Keeping a child protected from a predator is unarguably a priority, I recognize this and I’ve never given birth. We’re cautious of entrusting our children with strangers but dangers within the home at times go unnoticed. Our babies are being robbed of their innocence and the thief is someone they’ve been told to trust.
I was watching Antwone Fisher recently and although I’ve seen it a hundred times since its 2003 release I still get the urge to smack Nadine through the TV screen. If you’ve never seen the movie, she was a foster care relative that used a child for sexual pleasures. Please don’t take this thought to be a criticism of the foster care system, because it’s not – reality is there are quite a few pedophiles related by blood and that’s a problem.
Sadly, finding someone to interview for this discussion wasn’t a difficult task. In fact, the topic was presented to me. I’ve made the decision to keep her identity confidential; however, she will see the post.
Q: What are you comfortable telling me about your abuser?
A: He was a close relative, someone I spent the majority of my time with. He was welcome to the slumber parties and sleep overs because we were related.
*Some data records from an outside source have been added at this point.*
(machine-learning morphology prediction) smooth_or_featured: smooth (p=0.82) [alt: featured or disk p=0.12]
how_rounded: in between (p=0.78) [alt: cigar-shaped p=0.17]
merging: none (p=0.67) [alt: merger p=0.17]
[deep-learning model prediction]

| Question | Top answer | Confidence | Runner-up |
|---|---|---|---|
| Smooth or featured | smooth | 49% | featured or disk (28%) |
The door could always be closed when we were together because we were kids playing too loud while the adults were taking care of business. He is all that’s wrong with me today.
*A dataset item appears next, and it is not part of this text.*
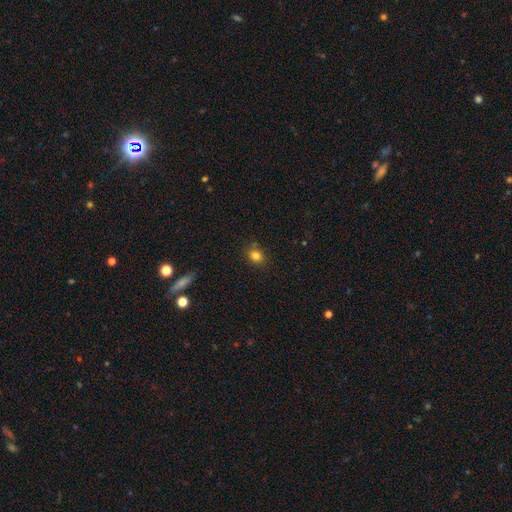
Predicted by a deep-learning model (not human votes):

Q: How did the abuse start?
A: Honestly I don’t know! Through therapy discussion I recall watching movies where people were kissing and he’d say we should act like the people on the TV – or looking at a magazine and him commenting on the models boobs and teasing me about not having any. I remember lifting my shirt to show that I did – but I still can’t say when the abuse started.
Q: Some would say it started with that first scripted kiss, do you agree?
A: I struggle with that question because it’s not unhealthy for relatives to share a kiss. Outwardly expressions of love should be acceptable! It becomes a problem when an expression of love becomes lustful, that’s what we have to watch for.
Q: How much are you comfortable sharing about your situation?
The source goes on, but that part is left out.